Today is Dia de Muertos, or, you know, that Dead person Christmas Mexicans celebrate. It is a time when we leave offerings to those who have gone on before us into the greater unknown and we reflect on them and their life.

This year a lot of the actions my father did in his life... basically came at me like a ton of bricks and I had to deal with it. Even though I didn't have the best time with all the mess he left, I still took the time to go visit his grave and just sit with him... with my emotions for a tiny bit. I don't know what really came out of it. But I do know that this day is special to me, because it was special to him and he imparted the importance of this cultural awareness and celebration on me.

But yeah, I have, in the last two weeks, lost two cats and I wrote about it, so, you know, if you wanted to actually read about that. It's there. Not to far back. They're amazing guys and I will miss those cats and am happy for what they brought to my life the last ten years. 

Anyhow, yeah. I don't know really what to write today. It's one of those heavy days. So I'll just leave this space blank or something. I dunno. go reflect. It's a heavy day.

Thursday, November 1, 2018



Look, I know I talk about Costco a lot. I get it. You don't have to read this. I just like typing stories of my, what seems, weekly trips for a solo household - I know, it defies logic, but I go there a lot. And when I do, that $1.50 hot dog hits the spot. Now, I mentioned that some locations were getting rid of their Onion dispensers, but I just want to touch on how fucking awesome they are.

You see, the onion dispenser uses the Archimedes Screw. And right now the nerd inside me is just a little too thrilled by that, but what it means is that it's a screw up machine that was used for transferring water from bodies of water that were low lying and put it into irrigation ditches. It uses a turning screw - I mean, that sounds way too simple to get excited for, but you know, it's the small things.

Anyhow, it's a tragedy if those get yanked, I heard a couple of the no-dispenser Costco, you can ask for onions at the Kiosk and they give you a little cup of onions. As well as putting out a bin of onions and a little scoop of it on your hot dogs. I think this is foolish and anyone afraid of the dispenser is a freaking pansy.  I say, if you're not grinding a concerning amount of raw onions on to your suspiciously cheap hotdog, then I don't know what the fuck you're doing with your life.

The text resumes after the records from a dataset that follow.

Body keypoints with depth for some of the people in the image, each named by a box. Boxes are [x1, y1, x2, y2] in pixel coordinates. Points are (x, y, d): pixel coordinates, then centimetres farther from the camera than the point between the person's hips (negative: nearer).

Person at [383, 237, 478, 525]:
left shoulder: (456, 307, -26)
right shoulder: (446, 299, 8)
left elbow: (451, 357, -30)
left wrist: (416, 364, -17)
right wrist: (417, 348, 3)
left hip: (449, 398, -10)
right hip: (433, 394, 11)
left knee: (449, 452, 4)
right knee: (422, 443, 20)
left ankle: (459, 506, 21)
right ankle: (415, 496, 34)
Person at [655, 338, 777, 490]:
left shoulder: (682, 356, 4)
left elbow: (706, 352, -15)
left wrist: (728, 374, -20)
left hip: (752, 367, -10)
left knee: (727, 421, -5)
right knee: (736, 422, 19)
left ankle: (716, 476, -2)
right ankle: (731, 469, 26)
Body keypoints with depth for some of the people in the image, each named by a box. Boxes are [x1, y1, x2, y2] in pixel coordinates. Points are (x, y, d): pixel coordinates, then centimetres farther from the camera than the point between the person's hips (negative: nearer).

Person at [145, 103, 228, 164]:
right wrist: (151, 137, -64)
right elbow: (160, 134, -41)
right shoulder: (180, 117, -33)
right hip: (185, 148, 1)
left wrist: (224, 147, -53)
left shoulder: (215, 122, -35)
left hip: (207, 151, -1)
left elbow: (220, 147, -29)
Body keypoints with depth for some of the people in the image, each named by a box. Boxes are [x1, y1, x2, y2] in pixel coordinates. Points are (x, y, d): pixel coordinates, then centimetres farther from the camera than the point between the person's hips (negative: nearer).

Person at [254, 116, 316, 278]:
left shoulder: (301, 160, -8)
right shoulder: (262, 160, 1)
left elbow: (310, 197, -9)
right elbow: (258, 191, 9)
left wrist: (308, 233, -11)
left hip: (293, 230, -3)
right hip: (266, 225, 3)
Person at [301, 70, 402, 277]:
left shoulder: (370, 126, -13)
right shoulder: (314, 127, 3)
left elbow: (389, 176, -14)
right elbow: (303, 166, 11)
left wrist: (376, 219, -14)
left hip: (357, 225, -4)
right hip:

The pencil sharpener dispenser is really the only way to acquire onions, or for that matter any condiments. It's your right as a Costco citizen. It says so in the member agreement, and if I sure as shit signed off on the right for them to check my receipt whenever I walk out, you damn well know that I'm all about the onion dispenser.

The onionizer may seem like a brute machine only capable of drowning your hotdog, but if you're really delicate and you have some skills, you can get the perfect line of onions right down the middle. It's really the trails you have to walk through to achieve Executive Membership status.

It may surprise you, but there was once a time when they even had a Kruat machine to dispense kruat goodness. Yes, I know what you're thinking, and the answer is yes. it does feel to be such an OG Costco patron. Hell, there was a time when we went by Price Clubbers.

But you see, "the perfect line" of onion is basically drowning the dog in them. With just a little deli mustard - when I want something a little sweeter, I do add ketchup and relish, but then again, ketchup on a dog... I know what you're thinking, but just allow me some luxury.

Anyhow, I think ultimately the goal is to get your bun filled and let it flow over onto the foil wrapper, then you basically just double the weight of the whole thing with onion cubes. I'm sure that one of these days the receipt checker is just going to try to stop me thinking that I'm stealing a melon in my foil packed with how much onion there is going on up in there.

Basically what I'm saying is don't talk to me for at least 4 hours after eating a costco hotdog or the onion blast on my breath will basically kill you.